PROBLEM DETAILS: Here the job is to transcribe the data exactly while omitting the images.

DATA SECTION:
· · · · · · ·

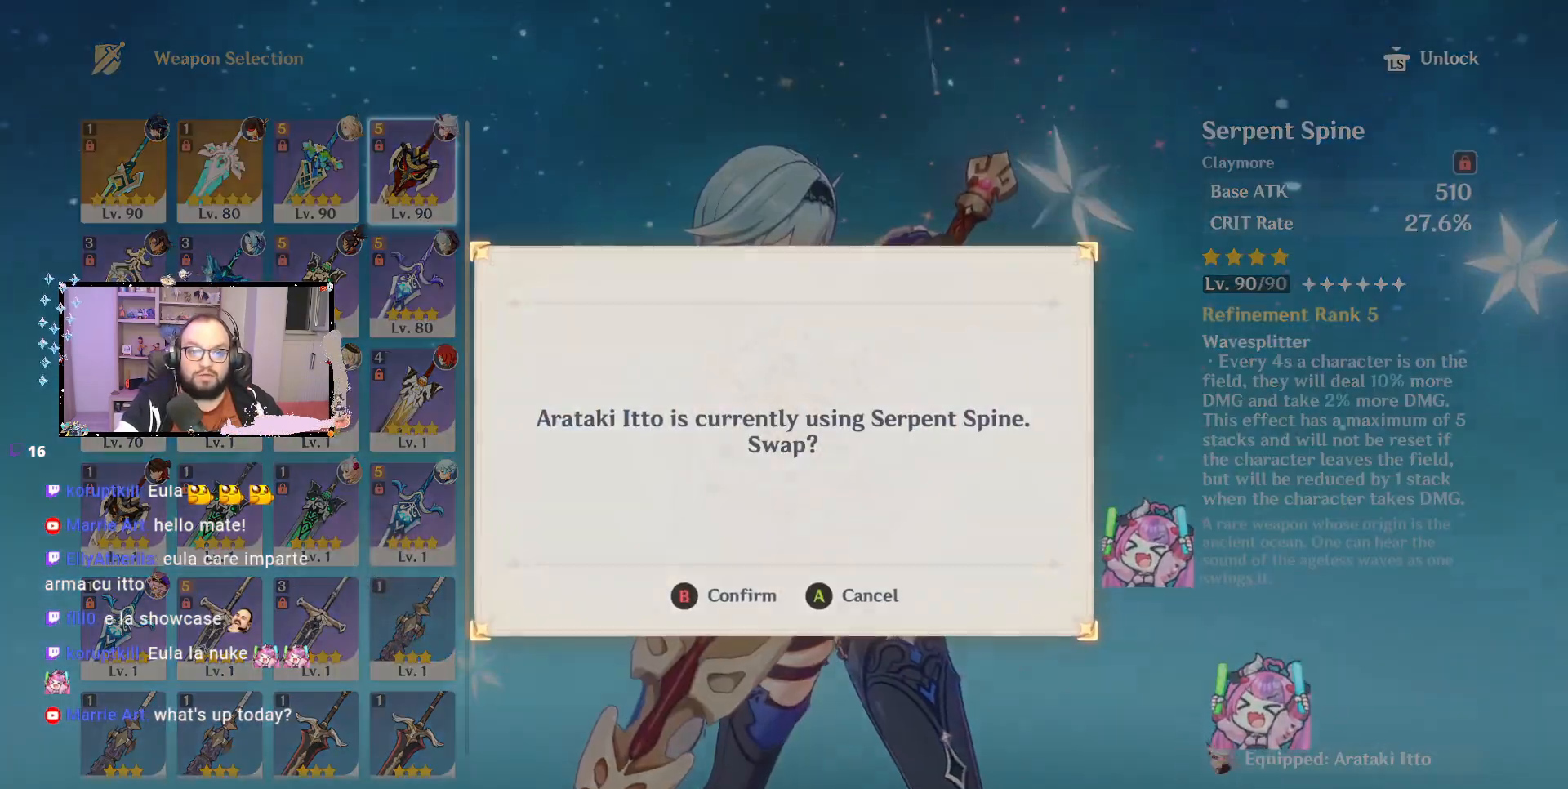
{"buttons": [], "left_stick": "center", "right_stick": "center", "events": [[33, "B", "up"], [233, "A", "down"], [300, "A", "up"]]}
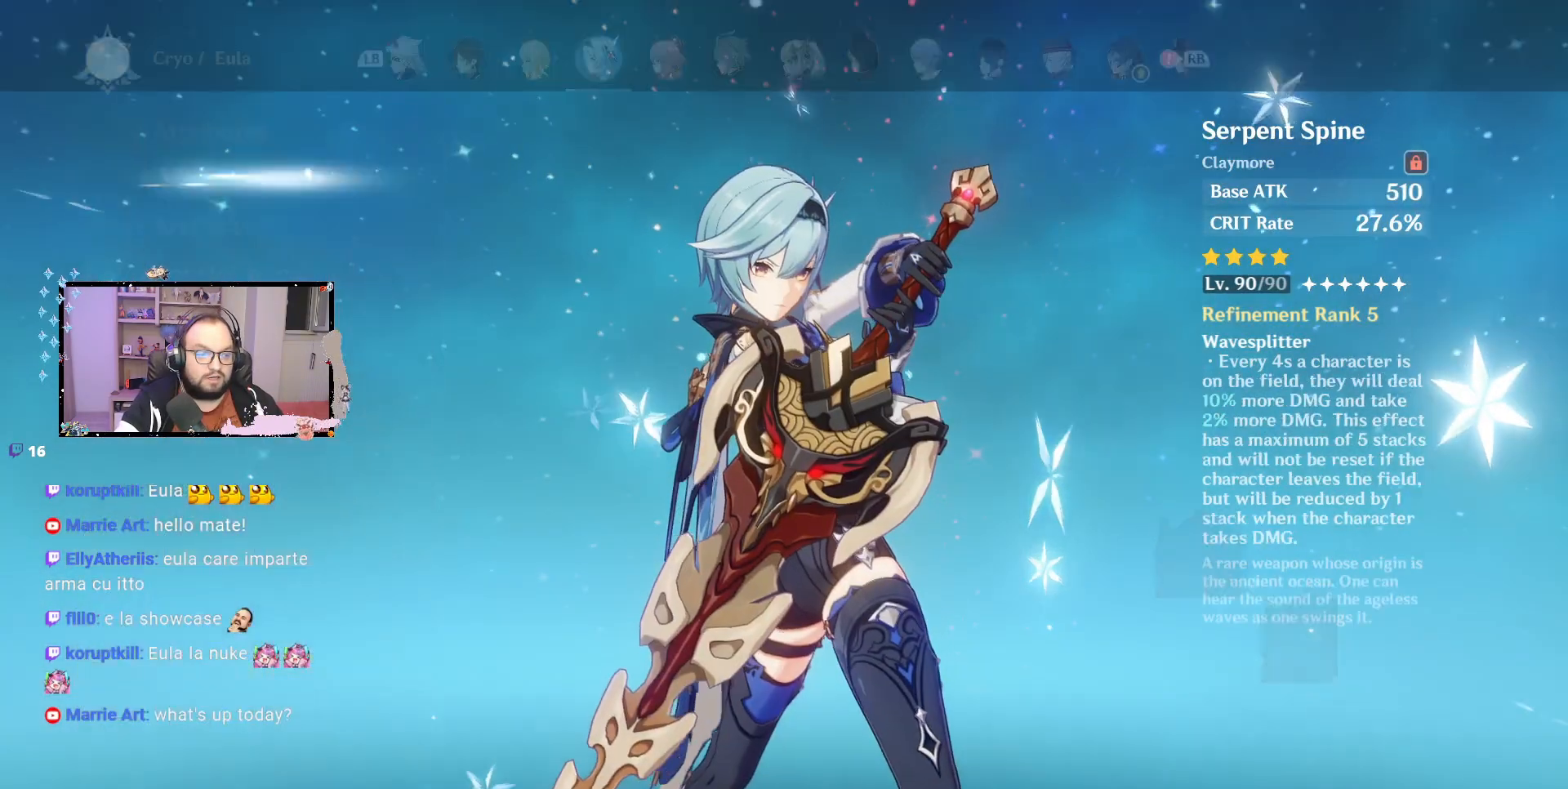
{"buttons": [], "left_stick": "center", "right_stick": "center", "events": [[333, "left_stick", "up"], [483, "left_stick", "center"]]}
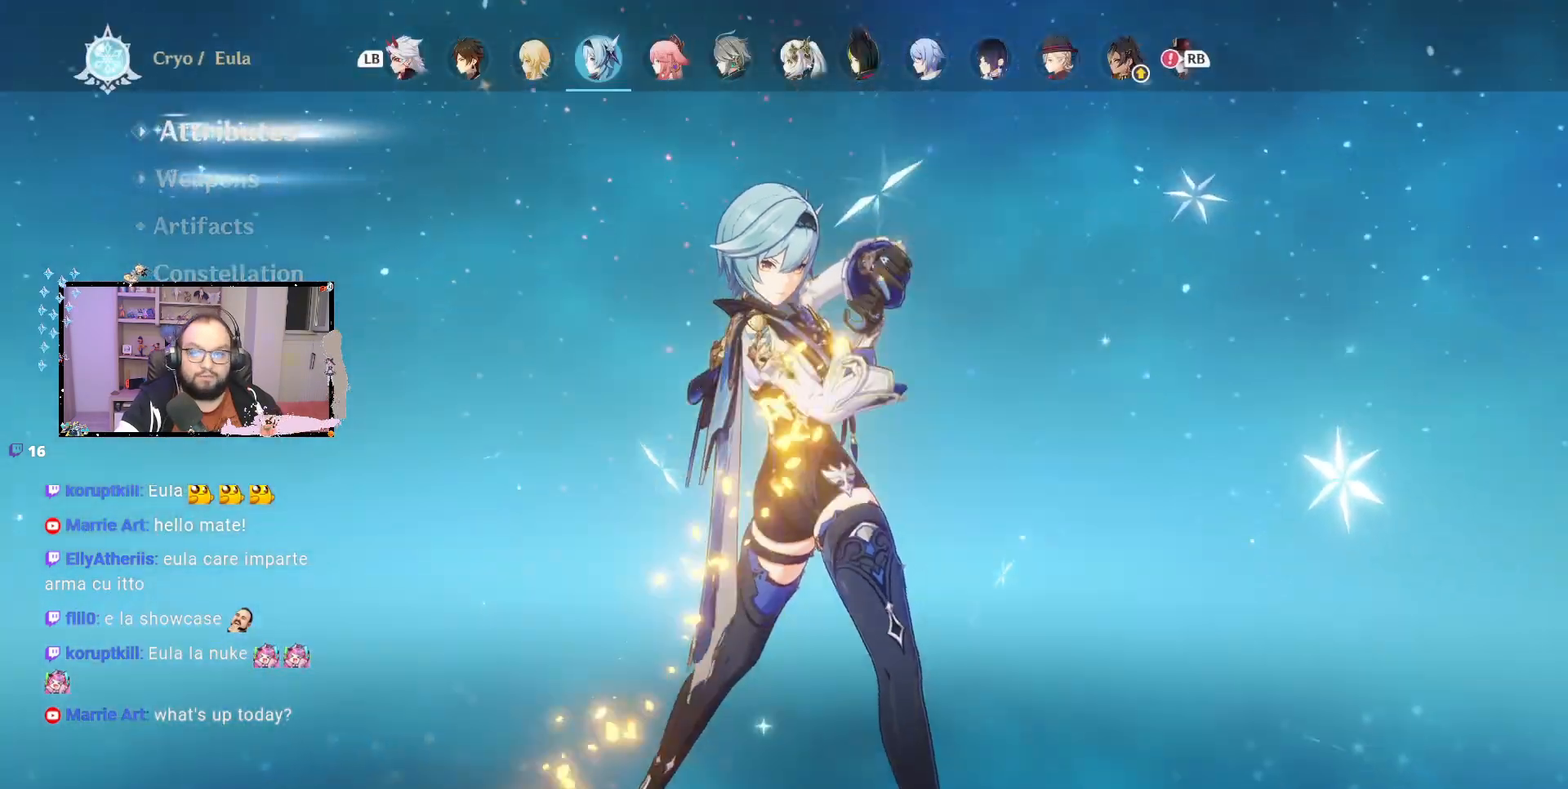
{"buttons": [], "left_stick": "center", "right_stick": "center", "events": [[250, "Y", "down"], [350, "Y", "up"]]}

· · · · · · ·

THE COMPLETED TASK:
{"buttons": [], "left_stick": "center", "right_stick": "center", "events": [[33, "B", "up"], [233, "A", "down"], [300, "A", "up"]]}
{"buttons": [], "left_stick": "center", "right_stick": "center", "events": [[333, "left_stick", "up"], [483, "left_stick", "center"]]}
{"buttons": [], "left_stick": "center", "right_stick": "center", "events": [[250, "Y", "down"], [350, "Y", "up"]]}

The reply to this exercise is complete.